On success, the vector of DSL_datasetMatch objects is returned in the matching argument and the method returns DSL_OKAY. To successfully match the network and the data, at least one node and one data set variable have to have identical identifier, and
•either both the node and the data set variable are continuous, or
•both the node and the data set variable are discrete, and all values in the data set variable can be mapped onto node outcomes
When the network and the data set cannot be matched, an error code is returned and additional human-readable information about the error is writter to errMsg parameter.
int AddIntVar(const std::string id = std::string(),
int missingValue = DSL_MISSING_INT);
Adds discrete integer variable to the data set. Note that you need to call DSL_dataset::SetStateNames later if you want to assign string values to integer indices. Returns DSL_OKAY on success or error code on failure.
Multiple variables with empty identifiers are allowed.
int AddFloatVar(const std::string id = std::string(),
float missingValue = DSL_MISSING_FLOAT);
Adds continuous, floating point variable to the data set. Returns DSL_OKAY on success or error code on failure.
Multiple variables with empty identifiers are allowed.
int RemoveVar(int var);
Removes a variable from the data set. Returns DSL_OKAY on success or error code on failure.
void AddEmptyRecord();
Appends a record with all values missing.
void SetNumberOfRecords(int numRecords);
Sets the number of records in the data set. If the new number is greater than the current number, new records will have all values missing.
int RemoveRecord(int rec);
Removes the specified record from the data set. Returns DSL_OKAY on success or error code on failure.
int FindVariable(const std::string &id) const;
Returns the index of the variable with the specified identifier, or a negative error code on failure.
int GetNumberOfVariables() const;
Returns the number of variables in the data set.
int GetNumberOfRecords() const;
Returns the number of records in the data set.
int GetInt(int var, int rec) const;
Returns an integer data value in the specified variable and record.
float GetFloat(int var, int rec) const;
Returns a floating data value in the specified variable and record.
void SetInt(int var, int rec, int value);
Sets an integer data value in the specified variable and record.
void SetFloat(int var, int rec, float value);
Sets a floating data value in the specified variable and record.
void SetMissing(int var, int rec);
Marks a data element in the specified variable and record as missing.
bool IsMissing(int var, int rec) const;
Returns true if the data element in the specified variable and record is missing.
int GetMissingInt(int var) const;
Returns an integer value representing missing data in the specified discrete variable.
float GetMissingFloat(int var) const;
Returns a float value representing missing data in the specified continuous variable.
bool IsDiscrete(int var) const;
Returns true if the specified variable is discrete.

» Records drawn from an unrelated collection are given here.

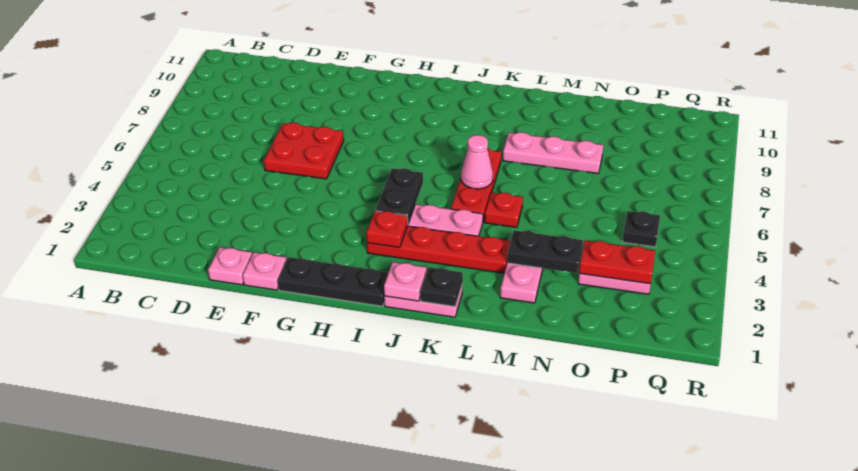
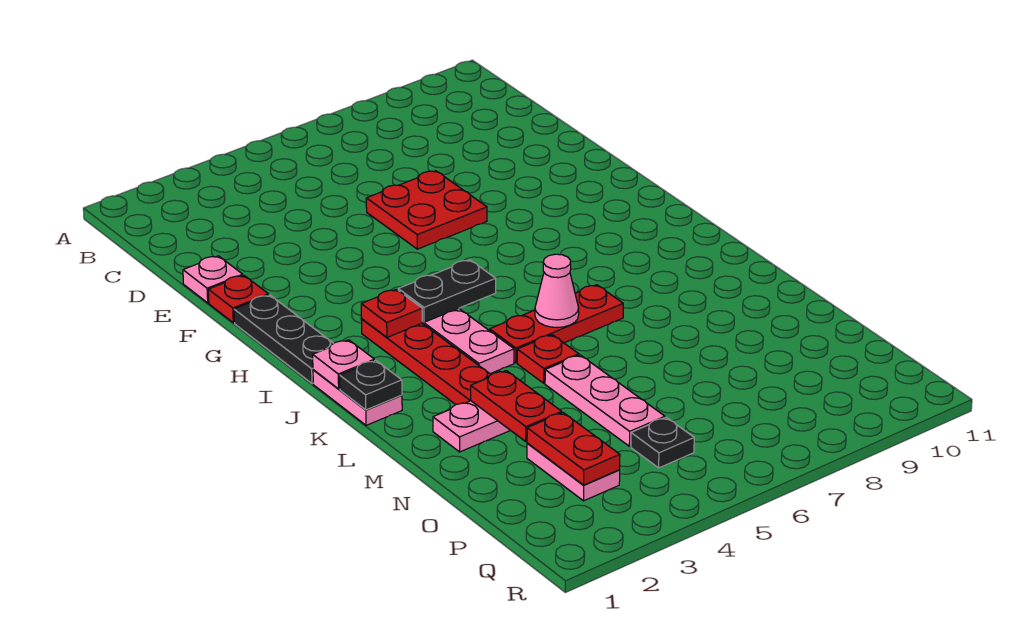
pink 1x1 plate [243,252,286,290] -> red 1x1 plate [208,275,269,323]
pink 1x3 plate [503,132,603,173] -> pink 1x3 plate moved to [545,355,665,446]
black 1x2 plate [507,230,583,273] -> red 1x2 plate [471,371,562,442]

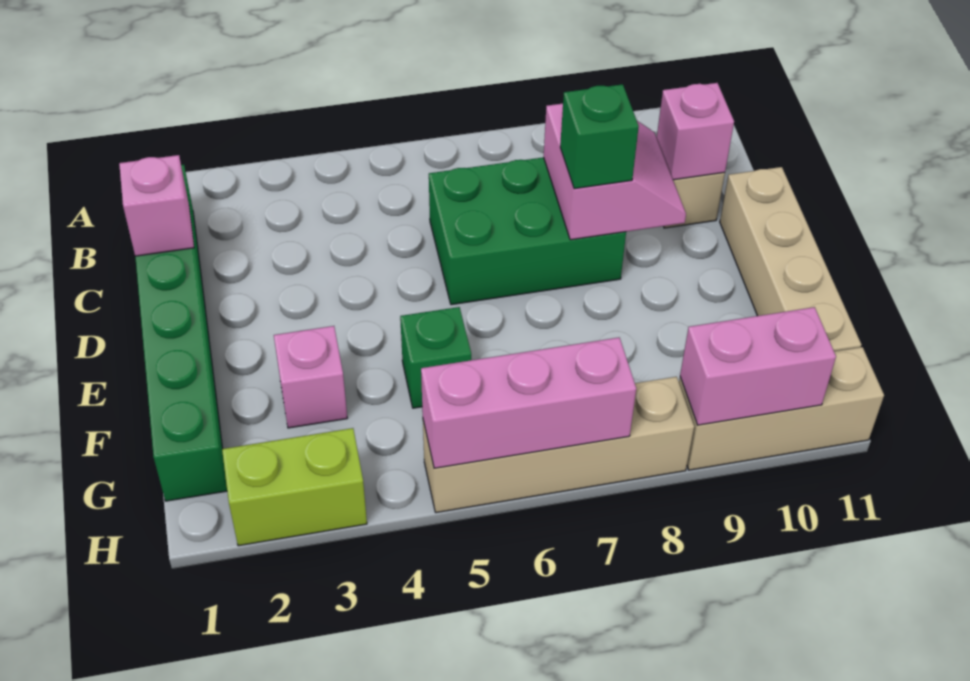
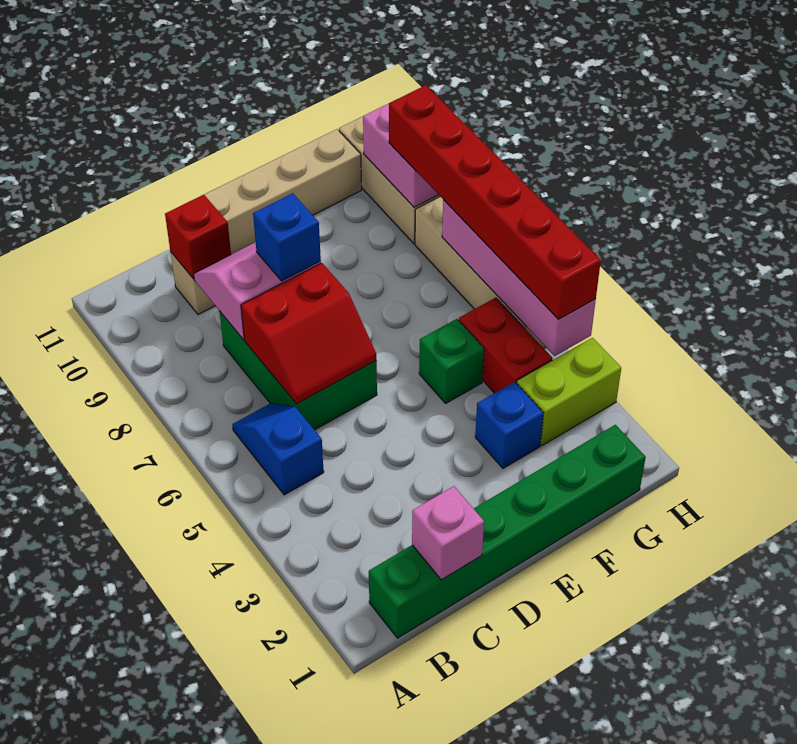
none -> blue 1x2 slope [232,403,324,495]
none -> red 2x2 slope [241,263,376,404]
pink 1x1 brick [657,83,734,180] -> red 1x1 brick [165,195,231,279]
green 1x1 brick [560,84,639,189] -> blue 1x1 brick [253,193,321,281]
pink 1x1 brick [274,326,347,428] -> blue 1x1 brick [475,382,543,468]
none -> red 1x2 brick [459,298,553,393]
lime 1x2 brick [222,428,367,546] -> lime 1x2 brick turned to [517,338,621,445]
none -> red 1x6 brick [389,85,601,320]
pink 1x3 brick [421,338,636,468] -> pink 1x4 brick [442,200,596,356]

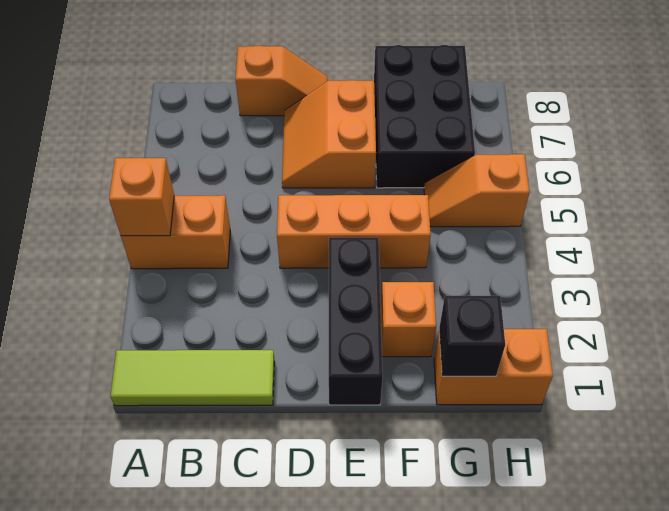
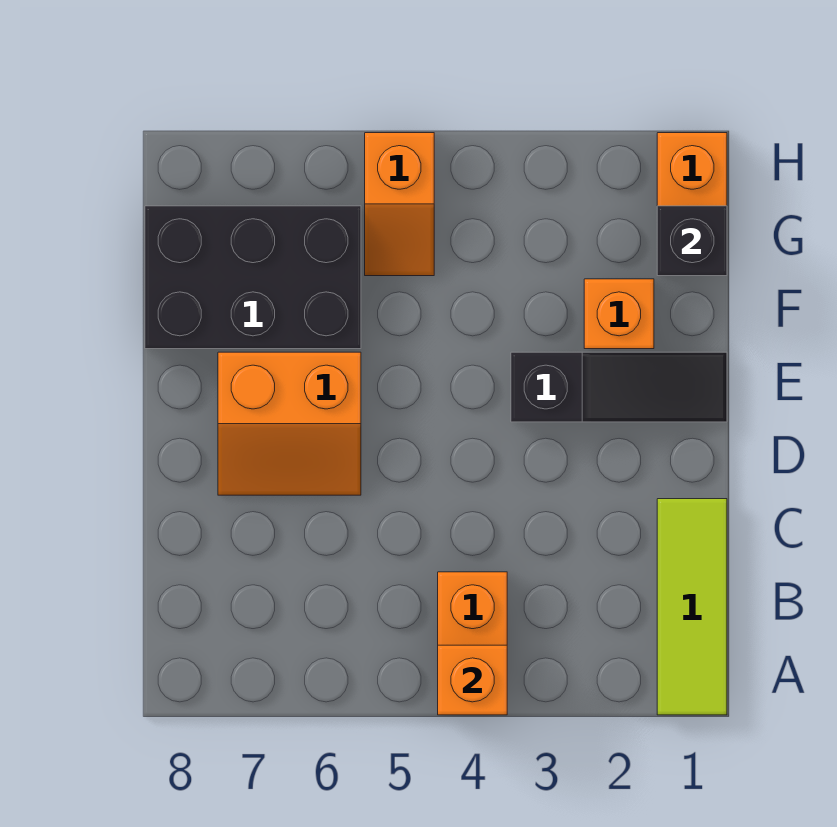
orange 1x2 slope [235,46,328,116] -> none
orange 1x3 brick [277,195,431,268] -> none
black 1x3 brick [329,237,383,405] -> black 1x3 slope [511,352,727,422]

enum DiscretizeAlgorithm { Hierarchical, UniformWidth, UniformCount };
int Discretize(int var, DiscretizeAlgorithm alg, int intervals,
const std::string &statePrefix, std::vector<double> &edges);
int Discretize(int var, DiscretizeAlgorithm alg, int intervals,
const std::string &statePrefix);
Discretizes a data set variable. Returns DSL_OKAY on success or error code on failure. The first overload also returns the values of discretization interval edges.